I locked my ankles around the rope. My slide began. I checked it by clenching my thighs, slid farther, groaned, and imagined the president shaking hands with a line of strapping boys who would someday bring glory to America, in war, perhaps, or by building a base on Mars, while I lay feebly on a couch, watching their exploits on TV Then, for the first time since I’d entered school, I yielded, I folded, I gave up. I landed on the gym mat, found my feet, and as the next aspirant approached the rope, I wished him luck, sincerely, without envy. People were different. Some smart, some strong. The boy scrambled upward, on track to reach the ceiling, and I found myself pitying him, oddly, because I knew his triumph would be brief, his moment of conquest would be over soon, while mine, which would be of another sort—mental, not physical; fate had spoken—would only build and build.
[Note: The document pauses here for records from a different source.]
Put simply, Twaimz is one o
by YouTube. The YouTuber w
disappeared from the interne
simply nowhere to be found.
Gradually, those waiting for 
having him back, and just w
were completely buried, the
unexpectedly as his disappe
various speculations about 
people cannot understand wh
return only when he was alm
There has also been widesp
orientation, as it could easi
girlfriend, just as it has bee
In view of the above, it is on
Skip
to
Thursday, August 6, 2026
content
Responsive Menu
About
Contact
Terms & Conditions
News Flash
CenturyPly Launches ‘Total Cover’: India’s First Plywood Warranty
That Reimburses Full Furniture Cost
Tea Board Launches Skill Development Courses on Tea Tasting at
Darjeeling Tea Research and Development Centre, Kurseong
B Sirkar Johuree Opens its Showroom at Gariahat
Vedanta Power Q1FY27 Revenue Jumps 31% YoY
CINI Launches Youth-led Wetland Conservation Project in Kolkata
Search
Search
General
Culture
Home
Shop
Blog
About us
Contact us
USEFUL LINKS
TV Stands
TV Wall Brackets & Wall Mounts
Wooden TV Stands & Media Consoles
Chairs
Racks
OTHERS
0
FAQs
Could Nixon have climbed that rope? I doubted it. But he could make others climb it, and that was true strength. The strength I wanted for myself.
I n fourth grade I learned that reading was serious business, not just a pleasant way to pass the time, and that like medicine or engineering, it had a definite, valuable purpose: to foster “comprehension.” I learned this from boxes of plastic quiz cards whose labels bore the letters SRA. The letters stood for Science Research Associates, which was identified somewhere on the boxes as a division of IBM, the giant computer firm whose amazing machines, I gathered from the news, were crucial in the sophisticated activities which underlay our modern way of life, from weather forecasting to missile guidance. That IBM had taken on the job of providing the nation’s grade schools with color-coded essay cards arranged by steadily increasing difficulty and capable, according to the teacher, of enriching and assessing students’ “language capabilities” suggested to me, once again, that I was part of a vast and vital program, success in which would confer colossal rewards, possibly even widespread public gratitude.
The structure of the SRA kits encouraged scorekeeping and competition. Toward the middle of the second quarter, having finished the blue cards and plunged into the green, I consulted a homemade tally sheet taped to the bottom of my desk’s hinged lid and determined that, comprehension-wise, I was a solid week ahead of my two closest rivals: Brian Dahl, of whose background I knew little, and Karla Miller, the child of farmers who cultivated a modest patch of swampy acreage. The sheet was a secret and, I thought, unique, but later that month evidence emerged that Karla was keeping a similar log.